树的层序遍历
目录
1 N叉树的层序遍历 (递归法)
给定一个 N 叉树,返回其节点值的层序遍历。 (即从左到右,逐层遍历)。
例如,给定一个 3叉树 :
返回其层序遍历:
[
[1],
[3,2,4],
[5,6]
]
代码
/*
// Definition for a Node.
class Node {
public int val;
public List<Node> children;
public Node() {}
public Node(int _val,List<Node> _children) {
val = _val;
children = _children;
}
};
*/
public class levelOrder {
public static void main(String[] args) {
}
static List<List<Integer>> returnList = new ArrayList<>();
public static List<List<Integer>> levelOrder(Node root) {
if(root == null){
return returnList;
}
if(root.children == null){
returnList.get(0).add(root.val);
return returnList;
}
helper(root,0);
return returnList;
}
private static void helper(Node root,int index) {
if (returnList.size() == index) {
returnList.add(new ArrayList<>());
}
returnList.get(index).add(root.val);
for (int i = 0; i <root.children.size() ; i++) {
helper(root.children.get(i),index +1);
}
}
}
队列(广度优先遍历)
public static void main(String[] args) {
Node node2 = new Node();
node2.val = 2;
Node node4 = new Node();
node4.val = 4;
Node node5 = new Node();
node5.val = 5;
Node node6 = new Node();
node6.val = 6;
List<Node> Node2 = new ArrayList<>();
Node2.add(node5);
Node2.add(node6);
Node node3 = new Node(3,Node2);
List<Node> Node1 = new ArrayList<>();
Node1.add(node3);
Node1.add(node2);
Node1.add(node4);
Node node1 = new Node(1,Node1 );
System.out.println(levelOrder(node1));
// List<List<Integer>> returnList = levelOrder(node1);
// for (int i = 0; i <returnList.size() ; i++) {
// for (int j = 0; j <returnList.get(i).size() ; j++) {
// System.out.print(returnList.get(i).get(j));
// }
// }
}
public static List<List<Integer>> levelOrder(Node root) {
List<List<Integer>> res = new ArrayList<>();
if (root == null) {
return res;
}
Queue<Node> queue = new LinkedList<>();
queue.add(root);
while (!queue.isEmpty()) {
int count = queue.size();
//外层循环为一层
List<Integer> list = new ArrayList<>();
while (count-- > 0) {
//将当前元素的非空子节点压入栈
Node cur = queue.poll();
list.add(cur.val);
if(cur.children != null){
for (Node node : cur.children) {
if (node != null) {
queue.add(node);
}
}
}
}
res.add(list);
}
return res;
}
}
2 二叉树的锯齿形层次遍历(dfs 队列 BFS)

所收集的数据条目

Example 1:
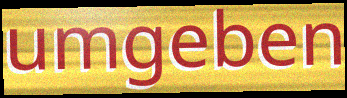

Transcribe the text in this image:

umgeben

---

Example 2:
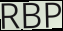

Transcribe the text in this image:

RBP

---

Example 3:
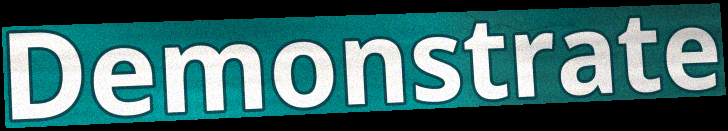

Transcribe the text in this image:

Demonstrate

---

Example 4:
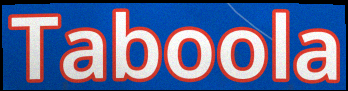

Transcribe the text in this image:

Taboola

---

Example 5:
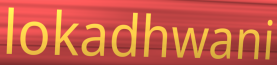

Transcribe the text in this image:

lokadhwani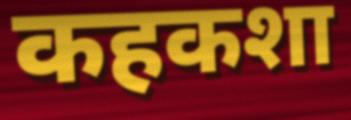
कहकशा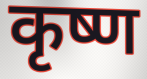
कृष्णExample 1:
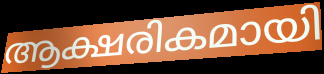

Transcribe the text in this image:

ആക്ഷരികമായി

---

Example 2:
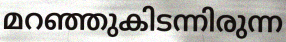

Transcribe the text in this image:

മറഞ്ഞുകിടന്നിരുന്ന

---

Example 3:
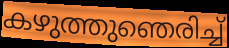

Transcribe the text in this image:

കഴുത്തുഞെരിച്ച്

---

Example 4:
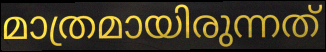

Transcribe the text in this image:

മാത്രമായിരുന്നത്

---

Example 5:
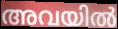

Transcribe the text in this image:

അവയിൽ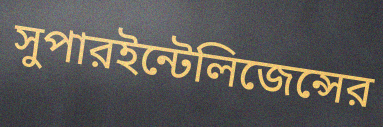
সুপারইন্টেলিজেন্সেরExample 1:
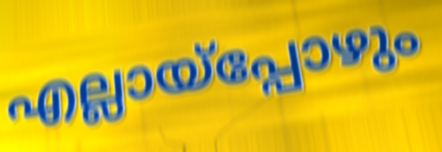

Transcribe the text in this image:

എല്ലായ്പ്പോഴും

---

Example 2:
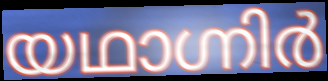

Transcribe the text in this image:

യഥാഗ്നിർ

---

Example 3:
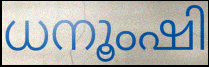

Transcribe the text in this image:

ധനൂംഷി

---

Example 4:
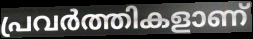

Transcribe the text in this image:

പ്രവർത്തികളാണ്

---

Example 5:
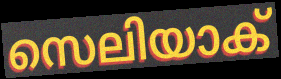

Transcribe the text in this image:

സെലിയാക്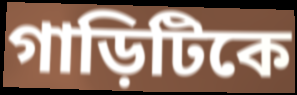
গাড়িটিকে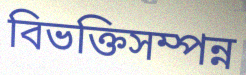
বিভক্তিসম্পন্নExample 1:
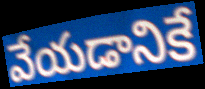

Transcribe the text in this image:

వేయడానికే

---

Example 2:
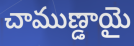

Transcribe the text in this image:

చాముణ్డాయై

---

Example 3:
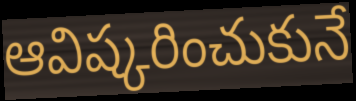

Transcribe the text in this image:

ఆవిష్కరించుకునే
---
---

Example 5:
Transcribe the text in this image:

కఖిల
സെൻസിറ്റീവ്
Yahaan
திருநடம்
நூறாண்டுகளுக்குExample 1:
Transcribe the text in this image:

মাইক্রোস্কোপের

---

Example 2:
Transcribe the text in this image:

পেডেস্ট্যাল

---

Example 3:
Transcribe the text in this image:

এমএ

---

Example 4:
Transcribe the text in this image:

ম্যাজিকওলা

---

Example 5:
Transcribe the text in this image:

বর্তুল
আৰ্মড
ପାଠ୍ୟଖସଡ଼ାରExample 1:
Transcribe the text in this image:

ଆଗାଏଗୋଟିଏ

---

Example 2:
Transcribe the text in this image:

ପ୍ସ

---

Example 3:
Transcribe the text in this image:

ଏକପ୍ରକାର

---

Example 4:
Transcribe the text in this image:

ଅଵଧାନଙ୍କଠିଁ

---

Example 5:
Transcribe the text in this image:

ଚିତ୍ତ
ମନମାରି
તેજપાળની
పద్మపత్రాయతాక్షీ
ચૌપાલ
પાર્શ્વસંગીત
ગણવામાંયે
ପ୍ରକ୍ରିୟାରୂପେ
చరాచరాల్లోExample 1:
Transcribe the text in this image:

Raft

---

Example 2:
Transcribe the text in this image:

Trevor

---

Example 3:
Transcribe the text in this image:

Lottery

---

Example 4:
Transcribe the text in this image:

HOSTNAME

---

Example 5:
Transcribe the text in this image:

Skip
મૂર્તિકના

任务指令:
在关于树的层序遍历的摘录中,示例 3 叉树的层序遍历返回结果是什么? 作答时只依据摘录,不参考各行数据。

书面解答:
[[1],[3,2,4],[5,6]]